To treat moderate to severe Alzheimer’s, your doctor may prescribe donepezil (Aricept) or memantine (Namenda). Memantine can block the effects of excess glutamate. Glutamate is a brain chemical that is released in larger amounts in Alzheimer’s disease and damages brain cells.
Your doctor may also prescribe antidepressants,antianxiety medications, and antipsychotic medications to treat symptoms related to Alzheimer’s. These symptoms are:
Other Alzheimer’s treatments
In addition to medication, lifestyle changes may help you manage your condition. For example, your doctor might plan or give strategies to help you or your loved one:
- focus on tasks
- limit confusion
- avoid confrontation
- get sufficient rest every day
- stay calm
Some people believe that vitamin E can prevent decline in mental abilities, but studies indicate that more research is required. You should talk your doctor before taking vitamin E or any other supplements as it can interfere with some of the medications used to treat Alzheimer’s disease.
In addition to lifestyle changes, there are several other options you can ask your doctor about. Read more about alternative Alzheimer’s treatments.
Just as there’s no known cure for Alzheimer’s, there are no complete preventive measures. However, researchers are focusing on overall healthy lifestyle habits to prevent cognitive decline.
The following estimates may help:
Try cognitive training exercises.
Eat a plant-based diet.
Take more antioxidants.
Maintain an active social life.
Be sure to consult with your doctor before doing any major changes in your lifestyle. Read more about possible ways to prevent Alzheimer’s.
If you have a closed one with Alzheimer’s, you may consider becoming caregiver. This is a full-time job that’s definitely not easy but can be very rewarding.
Being a caregiver requires many skills. These include lots of patience, as well as creativity, stamina, and the ability to feel happiness in the role of helping someone you care about live the most comfortable life they can.
As a caregiver, it’s important to take care of yourself as well as your loved one.

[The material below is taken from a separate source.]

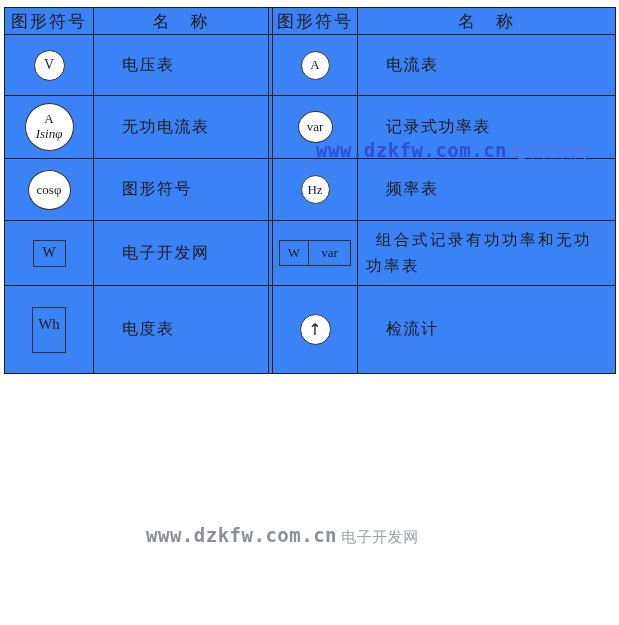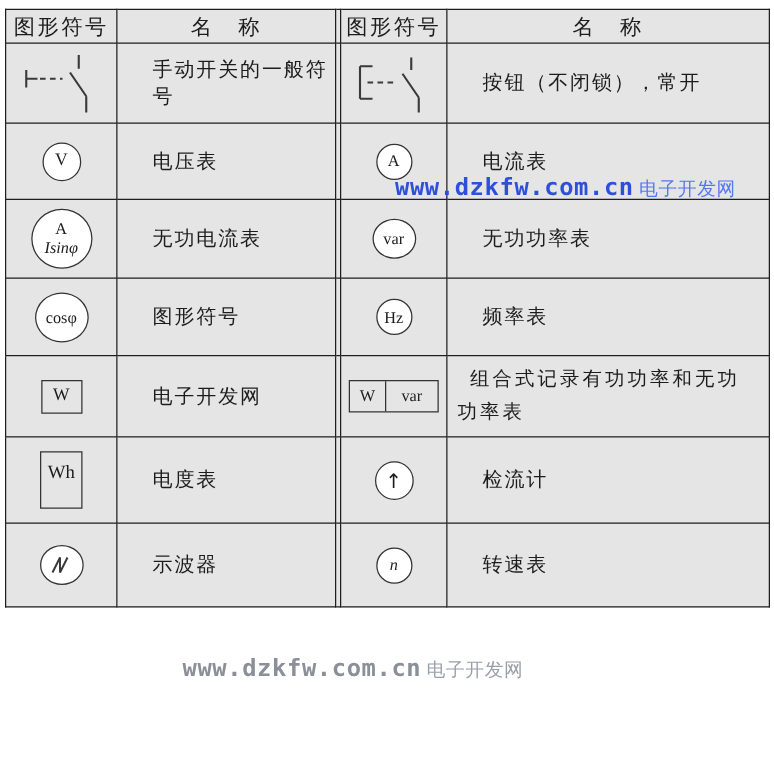"图形符号" .symtab td { background: #e5e5e5 -> #3b82f6 }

These responsibilities of the role can come with more stress, poor nutrition, and lack of exercise.
If you want to assume the role of caregiver, you may need to take help of professional caregivers as well as family members to help. Learn more about what it takes to be an Alzheimer’s caregiver.
The statistics surrounding Alzheimer’s disease are intimidating.
- According to the Centers for Disease Control and Prevention (CDC), Alzheimer’s disease is the sixth most common cause of death among U.S. adults. It ranks fifth among causes of death for people of age 65 years or more.
- In a study it was founded that 4.7 million Americans over the age of 65 years had Alzheimer’s disease in 2010. Those researchers projected that by 2050, there will be 13.8 million Americans with Alzheimer’s disease.
- Alzheimer’s is an expensive disease. According to the CDC, about $259 billion was spent on Alzheimer’s and dementia care costs in the United States in 2017.
Alzheimer’s is a complicated disease in which there are many things left unknowns. What is known is that the condition worsens over time, but treatment can help to delay symptoms and improve your quality of life.
If you think you or your one knowns may have Alzheimer’s, your first step is to talk with your doctor. They can help make a diagnosis, discuss about the symptoms and what you can expect, and help connect you with services and support. If you want, they can also give you information about taking part in clinical trials.